Problem statement: Return, unchanged, every line from the start of the entries through the line that contains "crop and rotate: top 6.25%", including both ends.
──────── Entries provided
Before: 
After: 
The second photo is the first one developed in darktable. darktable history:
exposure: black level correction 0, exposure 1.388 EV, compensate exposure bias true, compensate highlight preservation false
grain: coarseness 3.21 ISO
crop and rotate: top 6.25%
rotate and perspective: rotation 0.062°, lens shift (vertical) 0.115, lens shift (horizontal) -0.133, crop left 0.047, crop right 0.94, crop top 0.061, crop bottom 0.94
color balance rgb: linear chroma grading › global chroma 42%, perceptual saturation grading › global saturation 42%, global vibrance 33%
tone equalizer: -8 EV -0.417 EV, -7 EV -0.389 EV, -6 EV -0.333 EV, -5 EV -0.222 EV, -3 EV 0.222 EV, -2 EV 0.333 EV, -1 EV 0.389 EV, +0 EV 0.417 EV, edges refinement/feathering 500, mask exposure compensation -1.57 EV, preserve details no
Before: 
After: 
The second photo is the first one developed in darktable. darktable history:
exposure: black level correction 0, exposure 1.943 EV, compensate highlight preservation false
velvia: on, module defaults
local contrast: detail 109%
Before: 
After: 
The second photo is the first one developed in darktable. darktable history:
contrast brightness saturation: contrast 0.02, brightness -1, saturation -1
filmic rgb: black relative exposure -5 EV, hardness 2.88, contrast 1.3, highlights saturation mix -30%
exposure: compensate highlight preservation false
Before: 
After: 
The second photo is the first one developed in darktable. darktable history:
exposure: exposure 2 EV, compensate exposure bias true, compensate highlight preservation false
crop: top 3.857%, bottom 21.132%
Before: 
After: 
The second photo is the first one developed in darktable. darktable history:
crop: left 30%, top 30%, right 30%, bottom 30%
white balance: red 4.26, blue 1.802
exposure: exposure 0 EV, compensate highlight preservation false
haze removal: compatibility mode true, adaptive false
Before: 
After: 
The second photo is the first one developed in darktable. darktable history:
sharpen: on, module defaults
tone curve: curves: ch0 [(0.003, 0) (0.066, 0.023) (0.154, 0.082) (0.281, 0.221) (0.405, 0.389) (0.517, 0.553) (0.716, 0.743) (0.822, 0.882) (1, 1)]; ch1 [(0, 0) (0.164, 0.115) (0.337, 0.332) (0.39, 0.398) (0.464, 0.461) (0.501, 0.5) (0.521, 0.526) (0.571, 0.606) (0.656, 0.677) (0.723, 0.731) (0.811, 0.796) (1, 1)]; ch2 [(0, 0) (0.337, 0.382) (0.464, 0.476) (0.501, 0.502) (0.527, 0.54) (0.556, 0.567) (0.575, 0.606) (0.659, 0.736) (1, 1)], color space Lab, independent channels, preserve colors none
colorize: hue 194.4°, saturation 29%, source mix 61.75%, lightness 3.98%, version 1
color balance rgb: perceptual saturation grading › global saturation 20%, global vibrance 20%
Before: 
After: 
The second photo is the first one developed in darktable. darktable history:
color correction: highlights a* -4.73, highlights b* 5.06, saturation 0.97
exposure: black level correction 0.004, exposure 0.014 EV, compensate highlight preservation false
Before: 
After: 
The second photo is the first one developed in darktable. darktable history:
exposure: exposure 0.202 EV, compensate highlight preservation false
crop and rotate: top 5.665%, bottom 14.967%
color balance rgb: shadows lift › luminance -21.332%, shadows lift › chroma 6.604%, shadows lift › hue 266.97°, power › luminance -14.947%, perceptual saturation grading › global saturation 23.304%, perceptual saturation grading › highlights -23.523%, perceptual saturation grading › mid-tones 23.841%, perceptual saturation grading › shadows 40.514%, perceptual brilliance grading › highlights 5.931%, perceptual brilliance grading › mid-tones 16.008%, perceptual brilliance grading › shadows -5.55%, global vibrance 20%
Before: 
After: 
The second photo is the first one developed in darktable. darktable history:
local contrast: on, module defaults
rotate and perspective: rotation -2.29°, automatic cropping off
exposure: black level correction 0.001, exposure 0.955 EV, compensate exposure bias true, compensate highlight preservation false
────────────────
Task solution:
Before: 
After: 
The second photo is the first one developed in darktable. darktable history:
exposure: black level correction 0, exposure 1.388 EV, compensate exposure bias true, compensate highlight preservation false
grain: coarseness 3.21 ISO
crop and rotate: top 6.25%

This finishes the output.